An atom consists in this model of a nucleus containing protons and neutrons, around which electrons are orbiting. Protons have a positive charge, electrons an equal, but negative charge, while neutrons are uncharged. Protons and neutrons (called nucleons) have about the same mass, the mass of an electron is almost negligeable. The electromagnetic force keeps the electrons in their orbit, as the gravitational force keep the planets in their orbit around the sun. Another force, the Strong Nuclear Force, exists between nucleons and keeps them together, against the strong repulsive electromagnetic force between the protons.
The field of atomic and nuclear physics is a complicated one. Quantum Mechanics is needed, even Relativity Theory. On the microscopic scale of atoms, particles behave like waves and waves can act as particles. A visualisation of an atom as given in the picture above, is misleading and very inaccurate. An atom is NOT a miniature solar system. Fortunately, for our story, we do not need too many details.
Characteristic for an element is its number of protons in the nucleus. Let us have a look at the elements which are important for the human body.
The most simple atom is Hydrogen, with a single proton it its nucleus and one electron in orbit
The next simple one is Helium, which is NOT present in our body and even rare on Earth, although the second most common in the Universe! It consists of two protons and two neutrons in its nucleus, with two orbiting electrons. Actually there exists another Helium, with two protons, but only one single neutron! Atoms with the same number of protons and a different number of neutrons, are called isotopes. In the next paragraph we will see that isotopes are not always stable, they can be radioactive.
A few examples. Let us forget about the electrons for the time being and concentrate on the atomic nucleus.

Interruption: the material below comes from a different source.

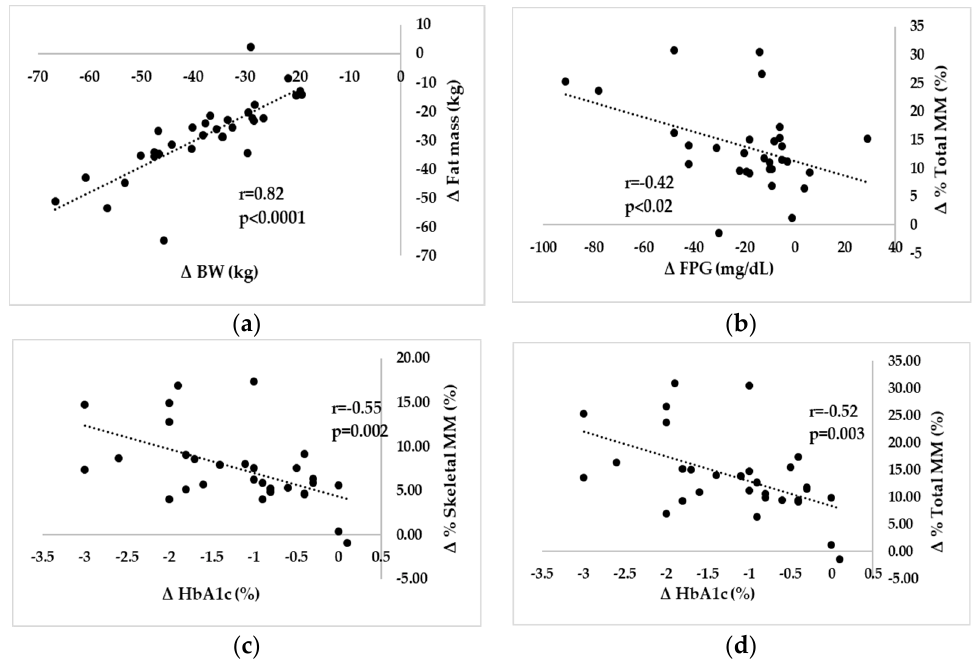
Figure 1. Correlation between changes in body compositions and changes in glycemic metabolic parameters. ( a ) relationship between BW and fat mass; ( b ) relationship between FPG and % total MM; ( c ) relationship between HbA1c and % skeletal MM; ( d ) relationship between HbA1c and % total MM, Variables: ∆ (0–12 month) variables; BW: body weight, MM: muscle mass, FPG: fasting plasma glucose,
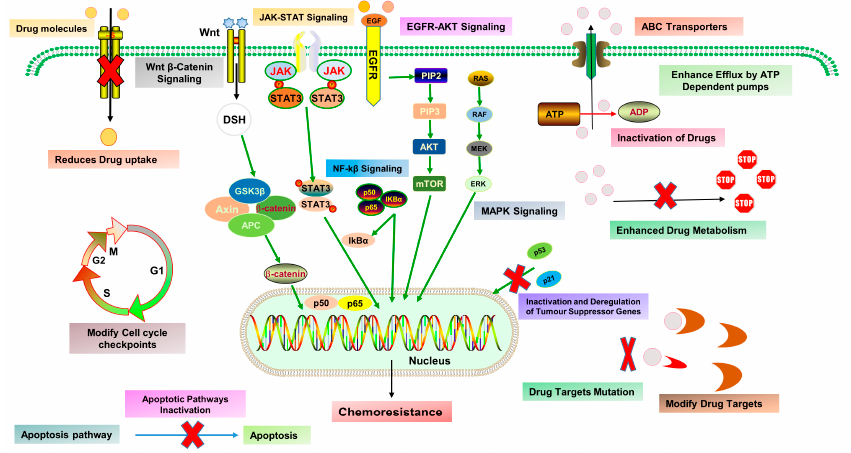
Figure 2. The mechanism of chemoresistance in cancer cells may include a variety of molecular mechanisms, such as regulating drug influx and efflux through ABC transporters, inhibiting cell death, altering drug targets, regulating epigenetic factors, inactivating chemotherapeutic agents, inactivating tumor suppressor genes, modifying DNA repair processes, and modulating growth factor signaling (adapted from [33] , License Number: 5433490420433, License date: 21 November 2022).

Carbon has 6 protons in its nucleus, Oxygen 8 protons and Calcium, the major constituent of our bones and teeth, has 20 protons.
Carbon has two stable isotopes, with 6 and 7 neutrons, resp. We write C-12 and C-13. Oxygen has three stable istopes, O-16, O-17 and O-18. And Calcium has even four, Ca-40, Ca-42, C43 and Ca-44 .
Can we go on with more and more protons?
Below the so-called nuclides map is shown. The horizontal axis gives the number of neutrons, the vertical axis the number of protons. The map has been cut into three pieces. Stable isotopes are black, the radioactive ones are colored. When you double-click on the map, you can see all its details, but be prepared for a long download time, the file is 5 MB!
So it is just a matter of numbers. Does the nucleus contain 26 protons? Then it is an iron isotope. 82 protons? Lead. Suppose it was possible to remove 3 protons from a lead nucleus. Then you would get gold (atomic number 79)! The dream of the alchemist reduced to numbers.
How far can we go? Not very far.
When the number of protons becomes too large, the element becomes instable, radioactive. In the next chapter we will see why. Uranium, with 92 protons, has the highest atomic number of the naturally occurring elements.
But is not completely stable. The half-life of Uranium-280 is about 4.5 billion years.